Hundreds of people at high risk of contracting the monkeypox virus will be offered a vaccine in the next few weeks, according to the Health Service Executive.

About 6,000 people are at heightened risk from the disease and 10 per cent of them will be vaccinated from current supplies in the first phase of the vaccine rollout, it said on Wednesday.

The rollout is part of a widening of the vaccination programme as recommended by the National Immunisation Advisory Committee, which advised the people at risk be vaccinated before they are exposed to the virus.

The HSE says it sought the guidance of clinical and ethical experts to develop a plan for the initial offer of the limited supply of vaccines currently available. It also engaged closely with advocacy and support groups to seek their input into the plan.


Supplies of vaccine in Ireland and the EU are “low and limited”, it says, but EU states are actively exploring options to increase it in the medium and long-term.

“Based on current indications in relation to global supplies of vaccines the second phase of vaccine roll out in Ireland is likely to commence later this year and into next year,” the HSE says.

Up to now, vaccines have been offered to close contacts of cases.
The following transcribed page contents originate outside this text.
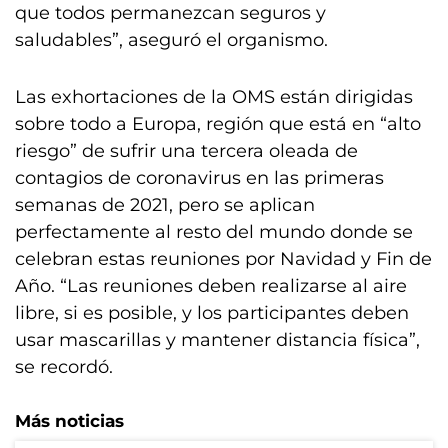
que todos permanezcan seguros y
saludables”, aseguró el organismo.
Las exhortaciones de la OMS están dirigidas
sobre todo a Europa, región que está en “alto
riesgo” de sufrir una tercera oleada de
contagios de coronavirus en las primeras
semanas de 2021, pero se aplican
perfectamente al resto del mundo donde se
celebran estas reuniones por Navidad y Fin de
Año. “Las reuniones deben realizarse al aire
libre, si es posible, y los participantes deben
usar mascarillas y mantener distancia física”,
se recordó.
Más noticias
In this next stage, the HSE will prioritise the vaccine for gay, bisexual and other men who have sex with men (gbMSM) and transgender people who have had a notification to the HSE’s infection disease monitoring system, known as CIDR, of early infectious syphilis between December 2021 and July 2022.

“This group is being prioritised because the nature of the spread of syphilis is similar to that of monkeypox, and syphilis also disproportionately affects gay, bisexual and other gbMSM, when compared to other sexually transmitted infections.”

“In addition, the majority of these patients are diagnosed through sexual health clinics which means they can be more quickly identified and invited for vaccination.”

“Services will begin to contact these people directly in the coming days and it is expected that people identified will receive the vaccine over the coming weeks. The confidentiality of these individuals will be protected.”

So far, all 101 cases of monkeypox in Ireland are in people who self-identify as gbMSM. Case numbers have stabilised in recent weeks.

Opposition parties and advocacy groups have in recent weeks criticised the speed of the vaccine rollout for monkeypox.

HIV Ireland called on the Government to take “urgent action to procure additional vaccine stock as the current supply falls far short of what is required to end the monkeypox outbreak in Ireland”.